---------- Given entries

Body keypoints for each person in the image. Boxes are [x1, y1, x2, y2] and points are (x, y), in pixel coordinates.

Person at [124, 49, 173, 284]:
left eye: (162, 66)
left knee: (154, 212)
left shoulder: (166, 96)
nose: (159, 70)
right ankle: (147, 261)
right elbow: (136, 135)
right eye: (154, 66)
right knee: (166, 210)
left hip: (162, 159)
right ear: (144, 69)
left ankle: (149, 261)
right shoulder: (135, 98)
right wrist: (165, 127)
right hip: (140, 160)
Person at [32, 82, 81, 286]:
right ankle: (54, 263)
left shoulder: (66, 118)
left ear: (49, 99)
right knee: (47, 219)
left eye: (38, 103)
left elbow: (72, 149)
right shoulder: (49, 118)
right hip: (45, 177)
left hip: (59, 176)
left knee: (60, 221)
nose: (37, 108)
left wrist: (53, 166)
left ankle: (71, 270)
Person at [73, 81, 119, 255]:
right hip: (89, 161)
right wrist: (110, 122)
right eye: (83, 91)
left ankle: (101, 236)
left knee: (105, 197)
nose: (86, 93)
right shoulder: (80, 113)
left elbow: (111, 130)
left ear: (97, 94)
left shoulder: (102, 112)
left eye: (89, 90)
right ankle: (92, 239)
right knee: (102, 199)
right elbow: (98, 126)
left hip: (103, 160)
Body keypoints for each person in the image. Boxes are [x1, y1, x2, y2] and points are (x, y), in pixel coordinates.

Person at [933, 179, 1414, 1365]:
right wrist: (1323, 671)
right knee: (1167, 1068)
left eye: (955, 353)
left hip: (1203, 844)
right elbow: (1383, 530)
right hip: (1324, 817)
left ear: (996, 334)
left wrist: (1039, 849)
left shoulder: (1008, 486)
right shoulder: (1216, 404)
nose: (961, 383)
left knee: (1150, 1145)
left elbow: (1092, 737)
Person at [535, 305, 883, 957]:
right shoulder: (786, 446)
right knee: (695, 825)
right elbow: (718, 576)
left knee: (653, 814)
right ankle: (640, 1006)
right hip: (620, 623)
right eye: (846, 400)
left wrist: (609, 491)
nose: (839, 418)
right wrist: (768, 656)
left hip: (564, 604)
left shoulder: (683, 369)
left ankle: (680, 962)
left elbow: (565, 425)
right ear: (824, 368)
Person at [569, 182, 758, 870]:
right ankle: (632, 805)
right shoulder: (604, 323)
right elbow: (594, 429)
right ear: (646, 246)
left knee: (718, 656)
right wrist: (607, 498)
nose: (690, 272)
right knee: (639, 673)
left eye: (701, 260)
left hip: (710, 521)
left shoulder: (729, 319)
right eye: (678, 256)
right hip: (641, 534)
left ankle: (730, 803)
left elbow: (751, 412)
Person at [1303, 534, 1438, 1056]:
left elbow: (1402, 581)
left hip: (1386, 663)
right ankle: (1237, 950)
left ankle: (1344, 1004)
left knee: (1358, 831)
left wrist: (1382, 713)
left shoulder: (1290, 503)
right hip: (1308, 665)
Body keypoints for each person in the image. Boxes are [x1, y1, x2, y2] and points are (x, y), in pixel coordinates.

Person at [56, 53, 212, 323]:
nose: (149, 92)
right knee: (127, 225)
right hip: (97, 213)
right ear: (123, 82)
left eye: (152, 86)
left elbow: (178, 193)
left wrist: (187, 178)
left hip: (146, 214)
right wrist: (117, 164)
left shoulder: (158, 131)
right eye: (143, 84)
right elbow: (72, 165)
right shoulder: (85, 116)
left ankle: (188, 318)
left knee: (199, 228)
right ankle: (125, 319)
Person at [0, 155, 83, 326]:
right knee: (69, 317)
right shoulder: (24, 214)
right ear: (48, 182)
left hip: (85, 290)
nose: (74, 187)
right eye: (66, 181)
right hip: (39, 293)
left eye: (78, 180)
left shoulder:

--------------------

▶ **Action item**:
Find and copy each line of the data where "wrist" is present.

▶ **Task solution**:
right wrist: (165, 127)
left wrist: (53, 166)
right wrist: (110, 122)
right wrist: (1323, 671)
left wrist: (1039, 849)
left wrist: (609, 491)
right wrist: (768, 656)
right wrist: (607, 498)
left wrist: (1382, 713)
left wrist: (187, 178)
right wrist: (117, 164)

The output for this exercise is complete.